Early Inflammatory Markers for Prediction of Cholestasis in Very-Low-Birth-Weight InfantsDeMauro S.B.a · Kilpatrick L.E.b · Gerdes J.S.a · Abbasi S.a
aDepartment of Pediatrics, The Children’s Hospital of Philadelphia, Pennsylvania Hospital and the University of Pennsylvania, and bDepartment of Physiology, Temple University School of Medicine, Philadelphia, Pa., USA
Background: Neonatal cholestasis is associated with increased mortality and other adverse outcomes. There are no tools for prediction of infants at risk for cholestasis. Objective: To determine if cholestasis in very-low-birth-weight (VLBW) infants is associated with alterations in cytokines or C-reactive protein (CRP) and, if so, whether inflammatory markers predict which infants will develop cholestasis. Methods: VLBW infants expected to be on parenteral nutrition for >7 days were enrolled in this prospective cohort study. Infants with direct bilirubin ≥1.0 mg/dl were considered to have a high risk for cholestasis and were compared to infants who never developed direct bilirubin ≥1.0 mg/dl. Standard descriptive statistics were used to compare biomarkers over time. Multivariable models were used to estimate associations between early inflammatory markers and cholestasis.
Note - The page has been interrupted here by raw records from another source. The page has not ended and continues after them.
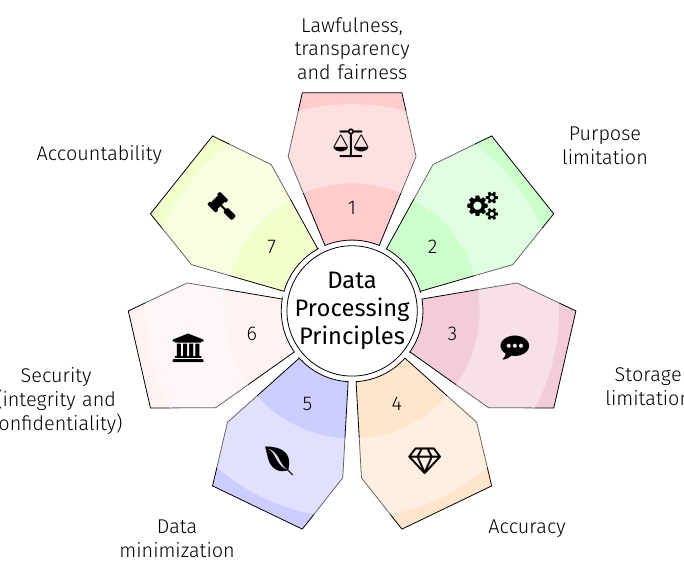
Figure 2. Data processing principles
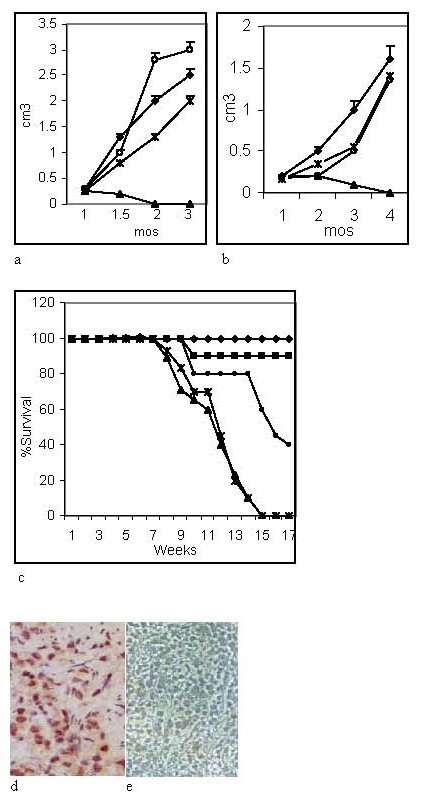
a Mice were injected in the scrotal sac with 1 × 106 PC-3ML cells. Treatment was initiated at day 28, and mice treated with (▲) 4 ug/biw DNAZYM-1P) (n = 50); (◆) scrambled oligonucleotide (n = 30); (Ж) vehicle (n = 20) or (○) untreated. The agent was injected in the scotal sac in 0.1 ml buffer. Tumor size was measured with calipers at 2 week intervals. 5b. Mice (n = 30/agent) were injected i.v. via the tail vein at day 1 and day 10 with 1 × 105 cells/ml (in 0.1 ml) then treatment started after 2 weeks by i.v. injection via the tail vein weekly of (◆) scrambled oligonucleotide, (○) vehicle, (Ж) buffer, and (▲) DNAZYM-1P. Tumor volume was measured in 2 mice at 2 weeks by sacrificing a few mice for measurements and then at the time of sacrifice following treatment of mice for 1, 2, 3 and 4 mos. 5c. Mice were injected with tumor cells according to methods in fig. 5b and treated with either (◆) 4 ug/ml, (■) 3 ug/ml and (●) 2 ug/ml biw DNAZYM-1P. Control mice were treated with (▲) lipofectamine and (Ж) scrambled oligonucleotide. Mice were treated for 2 mos, then treatment was discontinued for up to 17 weeks. 5d–5e. H&E and RPS2 antibody immunolabeled sections of a tumor from a mouse treated with the scrambled oligonucleotide for 2 mos (see fig. 5c).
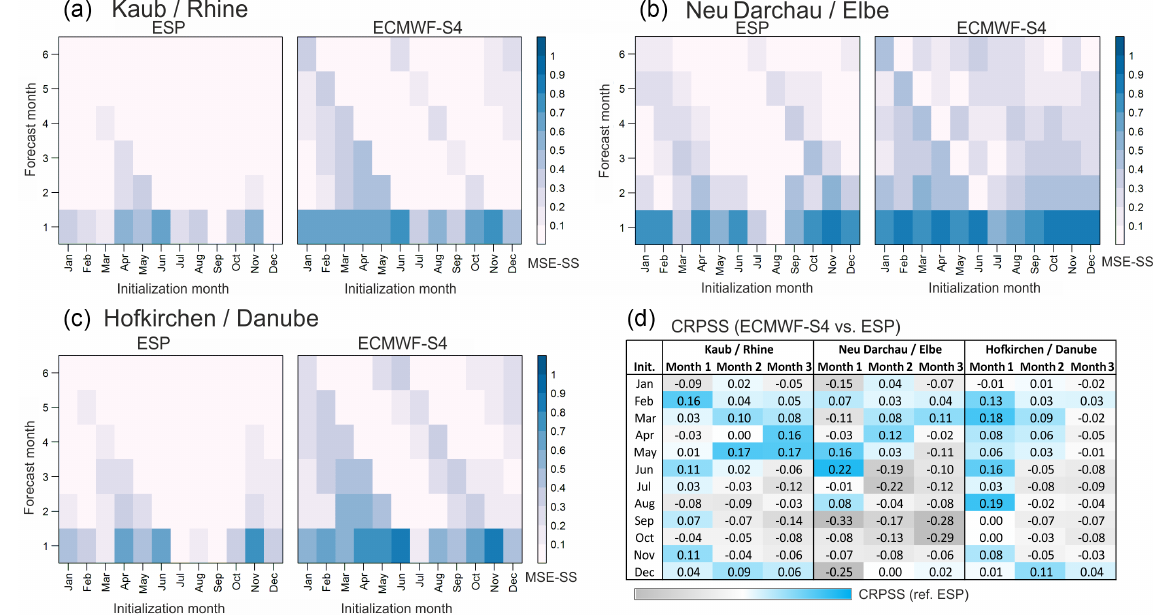
Figure 6. MSE-SS for ESP and S4-driven forecast for each initialization and forecast month at the stations Kaub/Rhine (a) , Neu Darchau/Elbe (b) , Hofkirchen/Danube (c) and CRPSS values of S4-driven forecast related to ESP for forecast months 1 to 3 (verification period 1981– 2014) (d)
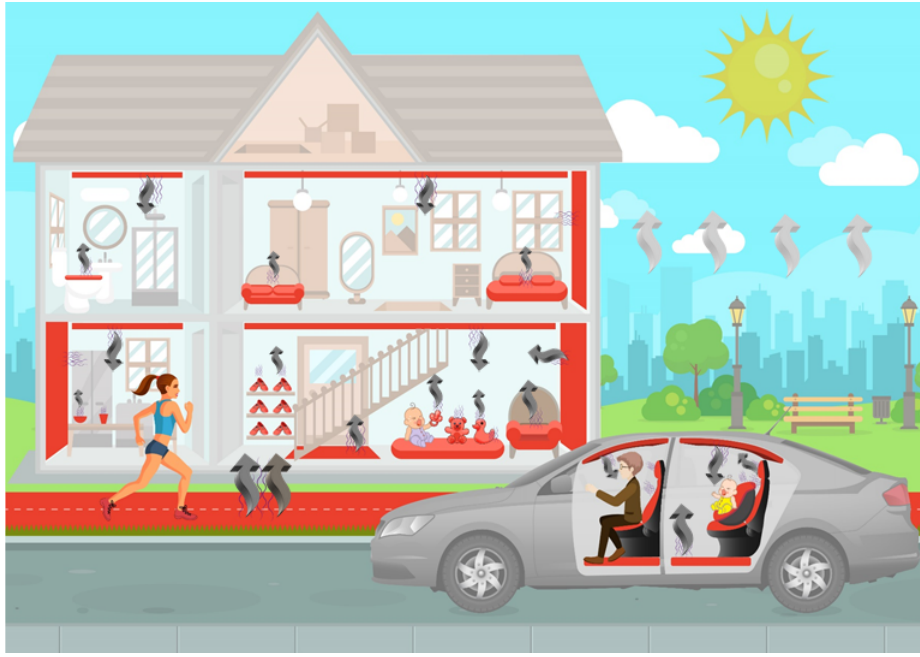
Figure 1. Illustration of the polymer foams usage and the time-releasing gases from the foams in the living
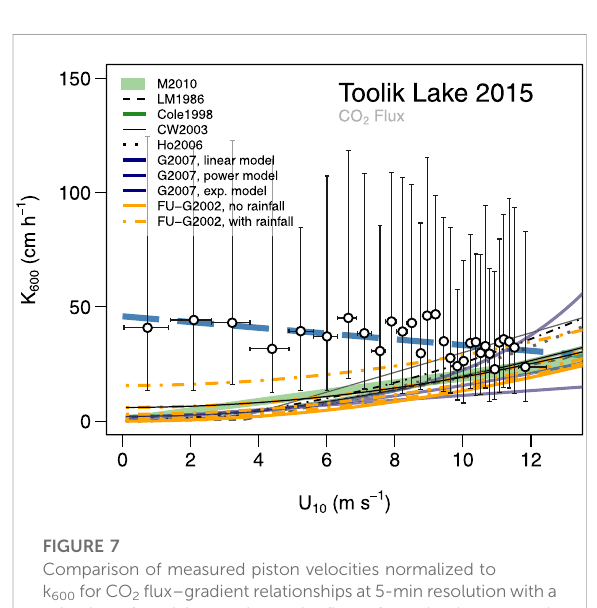
FIGURE 7 Comparison of measured piston velocities normalized to k 600 for CO 2 fl ux – gradient relationships at 5-min resolution with a selection of models to estimate the fl uxes from simpler water – air gradient measurements. Open circles show the median of each bin, approximated by a dashed blue line. Vertical error bars show the inter-quartile range of values (inner 50% of data), whereas the horizontal whiskers show the entire size of the associated bin. Models used are: M2010: MacIntyre et al. (2010), range given by the buoyancy fl ux term; LM 1986: Liss and Merlivat (1986); Cole 1998: Cole and Caraco (1998); CW 2004: Crusius and Wanninkhof (2003); Ho 2006: Ho et al. (2006); G2007: Guérin et al. (2007) with three versions (linear, power, and exponential model); and FU-G2002: Frost and Upstill-Goddard (2002), solid line without precipitation, and dashed lines with 0.05, 0.15, and 0.30 mm h − 1 rainfall. See Table S3 for K 600 model equations used. The U 10 values derived for the 10-m height from local measurements and then enlarged by Charnock ’ s relationship that relates true u p to U 10 (Figure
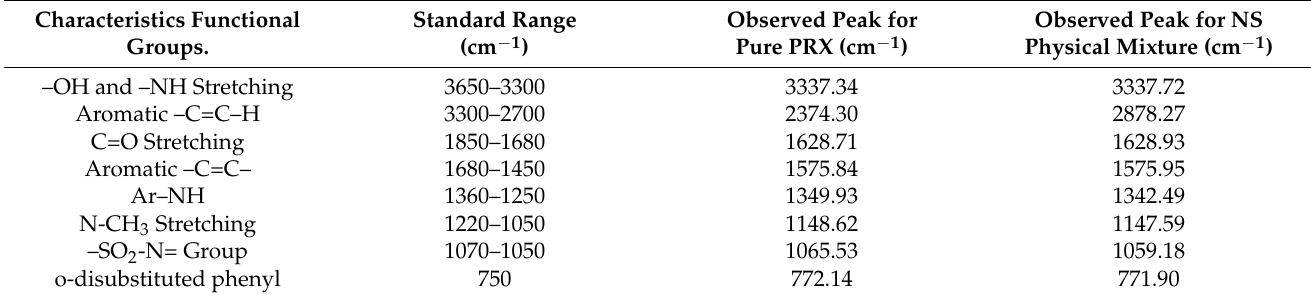
Figure 2. Overlain FT-IR spectra of PRX (A), physical mixture of PRX and PVP K30 ® (B), physical mixture of PRX and Poloxamer 188 ® (C), physical mixture of PRX and mannitol (D), physical mixture of PRX, PVP K30 ® , Poloxamer 188 ® and mannitol (E), and freeze-dried optimized formulation (NS9) (F). Table 5. Interpretation data of the FT-IR spectral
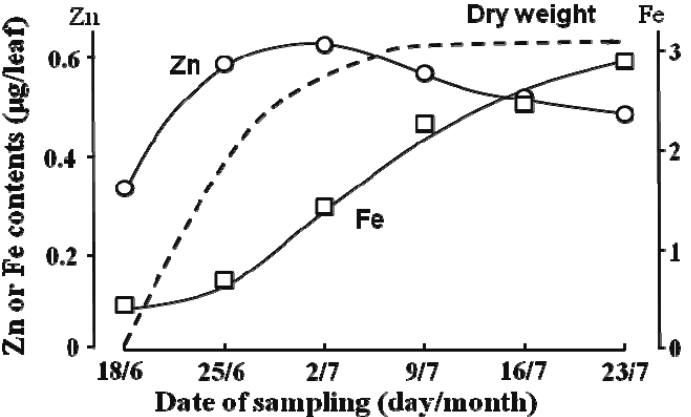
Figure 5. Changes in Zn and Fe amounts in the blade of the 10th leaf along with dry weight growth. (Adapted from Obata and Kitagishi [49]). The dry weight of the leaf was drawn arbitrarily as the dry weight at 23/7 had reached the maximum. ○ : change in the content of Zn; □ : change in the content of Fe. (Adapted from Obata and Kitagishi [49]). Xylem transfer cells found in vegetative nodes [56–58] and localized metal transporters (Table 2) may support the active xylem-to-phloem transfer of xylem sap Zn and Cd.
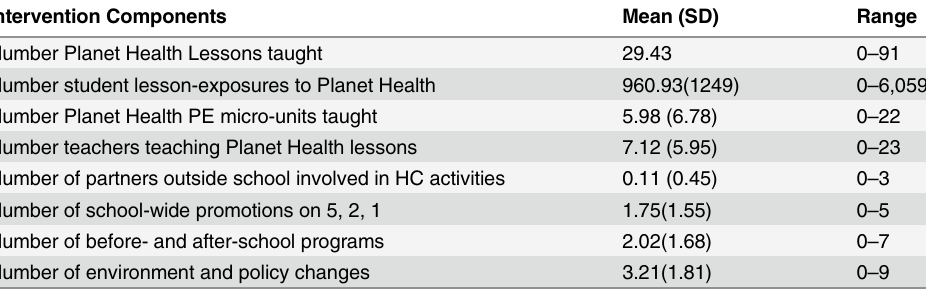
Table 3. Distribution of Intervention Components implemented in Year 2 in Massachusetts Middle Schools Participating in the Healthy Choices Program (N = 35).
Results: Of 63 infants enrolled, 29 were at risk for cholestasis. CRP was highly correlated with direct bilirubin. Infants in the high-risk group had significantly higher IL-1β, IL-6, IL-8, and IL-10 at 2, 4, and 6 weeks and CRP at 2 and 6 weeks. In logistic models, CRP (OR = 4.97, p = 0.02) or IL-1β (OR = 1.11, p = 0.008) at 2 weeks of age was predictive of cholestasis. In linear mixed-effects models, CRP (p < 0.001) or IL-6 (p = 0.02) and IL-8 (p < 0.001) were predictive of cholestasis. Conclusion: Elevated CRP and cytokines are associated with cholestasis in VLBW infants. These inflammatory markers are candidates for further research into the pathogenesis, prediction, and prevention of cholestasis.